Harlem High School is a public secondary school and part of the Harlem School District 122 in Machesney Park, Illinois, USA. It has approximately 2,600 students. The freshman campus for 9th grade was closed in 2019; new freshmen are incorporated into the main high school. Its sport teams are named the Harlem Huskies.

Demographics and statistics
The Demographics of the school are as follows (Greatest -> Least):
 White - 73.5%
 Hispanic - 13.3%
 Two or More - 6.3%
 Black - 4.3%
 Asian - 2.3%
 American Indian - 0.3%
 Pacific Islander - 0.1%

The rate of graduation is 84%
20% of students are coming in and out of the district in 2019
38% of all students going to the school are missing 10% or more of all school days.

• _PROVIDED DATA_:
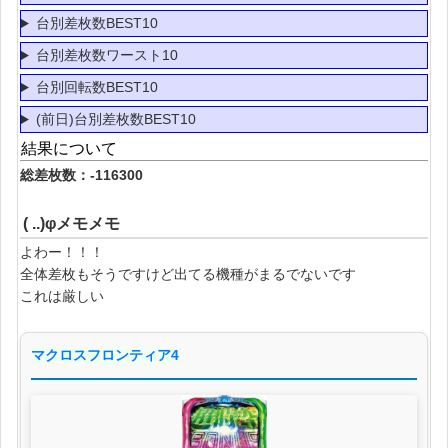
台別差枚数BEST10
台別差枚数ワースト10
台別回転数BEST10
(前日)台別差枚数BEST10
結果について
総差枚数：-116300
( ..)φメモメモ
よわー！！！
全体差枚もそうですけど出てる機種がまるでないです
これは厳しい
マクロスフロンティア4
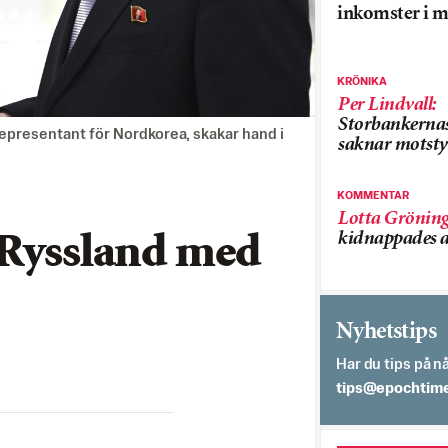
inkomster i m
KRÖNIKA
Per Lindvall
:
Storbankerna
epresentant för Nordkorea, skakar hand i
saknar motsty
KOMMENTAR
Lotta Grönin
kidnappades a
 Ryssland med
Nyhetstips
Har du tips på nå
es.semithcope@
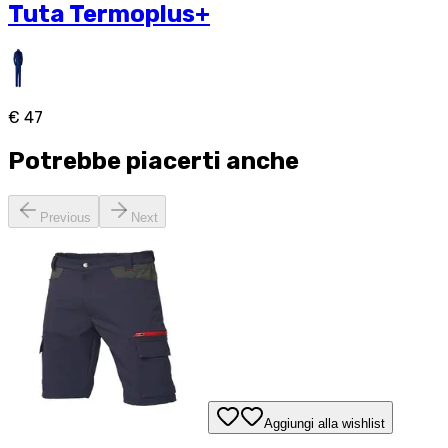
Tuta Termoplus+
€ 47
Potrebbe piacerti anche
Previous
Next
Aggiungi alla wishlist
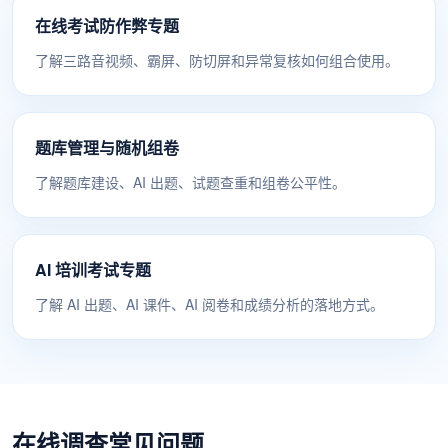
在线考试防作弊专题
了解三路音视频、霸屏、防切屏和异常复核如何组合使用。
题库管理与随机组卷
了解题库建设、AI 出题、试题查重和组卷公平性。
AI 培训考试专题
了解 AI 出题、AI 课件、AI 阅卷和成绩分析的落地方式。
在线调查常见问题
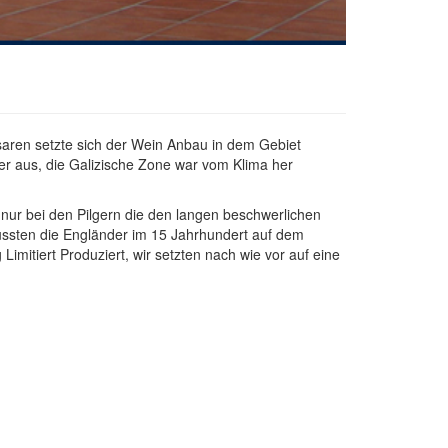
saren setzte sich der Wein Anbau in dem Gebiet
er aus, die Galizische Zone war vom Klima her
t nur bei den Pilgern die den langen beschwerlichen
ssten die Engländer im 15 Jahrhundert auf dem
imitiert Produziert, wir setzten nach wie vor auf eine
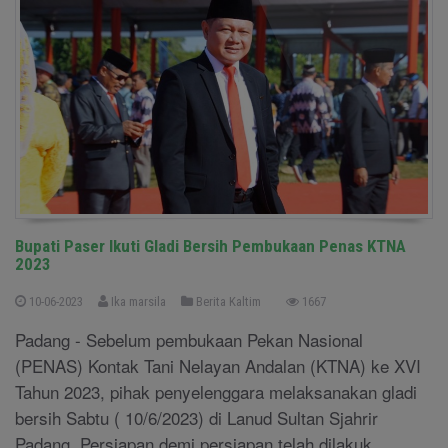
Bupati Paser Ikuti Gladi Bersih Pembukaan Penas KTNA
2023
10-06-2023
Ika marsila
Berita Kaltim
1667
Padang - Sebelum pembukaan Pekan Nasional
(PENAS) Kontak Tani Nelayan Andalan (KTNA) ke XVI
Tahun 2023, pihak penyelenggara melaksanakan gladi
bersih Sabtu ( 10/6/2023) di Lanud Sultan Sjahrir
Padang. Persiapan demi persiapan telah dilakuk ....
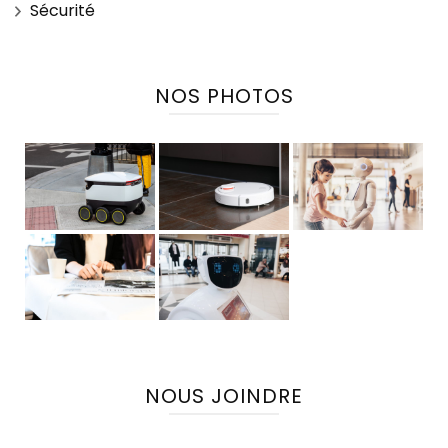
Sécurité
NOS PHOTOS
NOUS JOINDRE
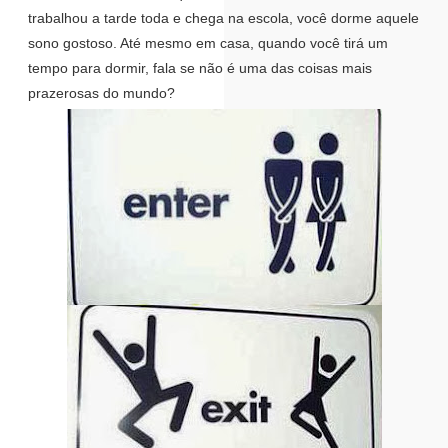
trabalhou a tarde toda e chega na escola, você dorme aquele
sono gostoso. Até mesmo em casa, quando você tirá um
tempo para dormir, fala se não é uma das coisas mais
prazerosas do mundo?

• _TASKS TO CARRY OUT_:
a) Set down the Harlem High School passage word for word, from "Demographics and statistics" to "all school days.".
b) Please extract the rows from the line with "Bupati Paser Ikuti" through the last line of the rows, repeating them verbatim and leaving out the pictures.

• _ANSWERS TO THE EXERCISE_:
a)
Demographics and statistics
The Demographics of the school are as follows (Greatest -> Least):
 White - 73.5%
 Hispanic - 13.3%
 Two or More - 6.3%
 Black - 4.3%
 Asian - 2.3%
 American Indian - 0.3%
 Pacific Islander - 0.1%

The rate of graduation is 84%
20% of students are coming in and out of the district in 2019
38% of all students going to the school are missing 10% or more of all school days.

b)
Bupati Paser Ikuti Gladi Bersih Pembukaan Penas KTNA
2023
10-06-2023
Ika marsila
Berita Kaltim
1667
Padang - Sebelum pembukaan Pekan Nasional
(PENAS) Kontak Tani Nelayan Andalan (KTNA) ke XVI
Tahun 2023, pihak penyelenggara melaksanakan gladi
bersih Sabtu ( 10/6/2023) di Lanud Sultan Sjahrir
Padang. Persiapan demi persiapan telah dilakuk ....
Sécurité
NOS PHOTOS
NOUS JOINDRE
trabalhou a tarde toda e chega na escola, você dorme aquele
sono gostoso. Até mesmo em casa, quando você tirá um
tempo para dormir, fala se não é uma das coisas mais
prazerosas do mundo?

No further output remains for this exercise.